■ Provided data:
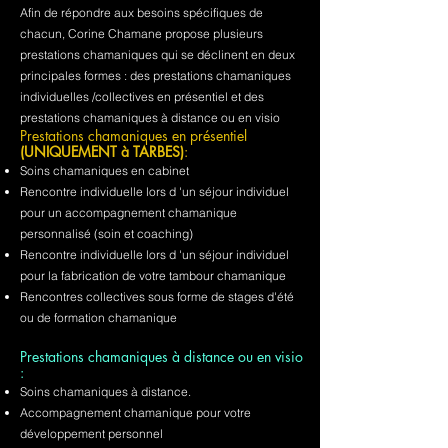
Afin de répondre aux besoins spécifiques de
chacun, Corine Chamane propose plusieurs
prestations chamaniques qui se déclinent en deux
principales formes : des prestations chamaniques
individuelles /collectives en présentiel et des
prestations chamaniques à distance ou en visio
Prestations chamaniques en présentiel
(UNIQUEMENT à TARBES)
:
Soins chamaniques en cabinet
Rencontre individuelle lors d 'un séjour individuel
pour un accompagnement chamanique
personnalisé (soin et coaching)
Rencontre individuelle lors d 'un séjour individuel
pour la fabrication de votre tambour chamanique
Rencontres collectives sous forme de stages d'été
ou de formation chamanique
Prestations chamaniques à distance ou en visio
:
Soins chamaniques à distance.
Accompagnement chamanique pour votre
développement personnel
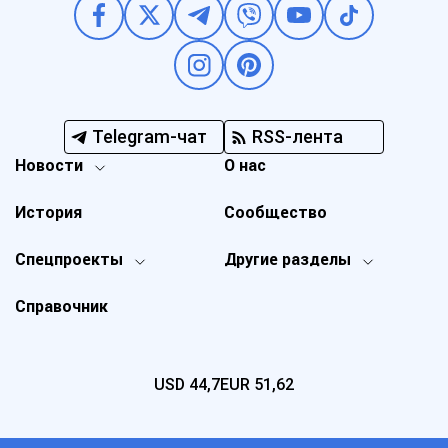
Telegram-чат
RSS-лента
Новости
О нас
История
Сообщество
Спецпроекты
Другие разделы
Справочник
USD
44,7
EUR
51,62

■ What is required:
Reproduce the entries above without change, omitting all pictures.

■ Output of the task:
Afin de répondre aux besoins spécifiques de
chacun, Corine Chamane propose plusieurs
prestations chamaniques qui se déclinent en deux
principales formes : des prestations chamaniques
individuelles /collectives en présentiel et des
prestations chamaniques à distance ou en visio
Prestations chamaniques en présentiel
(UNIQUEMENT à TARBES)
:
Soins chamaniques en cabinet
Rencontre individuelle lors d 'un séjour individuel
pour un accompagnement chamanique
personnalisé (soin et coaching)
Rencontre individuelle lors d 'un séjour individuel
pour la fabrication de votre tambour chamanique
Rencontres collectives sous forme de stages d'été
ou de formation chamanique
Prestations chamaniques à distance ou en visio
:
Soins chamaniques à distance.
Accompagnement chamanique pour votre
développement personnel
Telegram-чат
RSS-лента
Новости
О нас
История
Сообщество
Спецпроекты
Другие разделы
Справочник
USD
44,7
EUR
51,62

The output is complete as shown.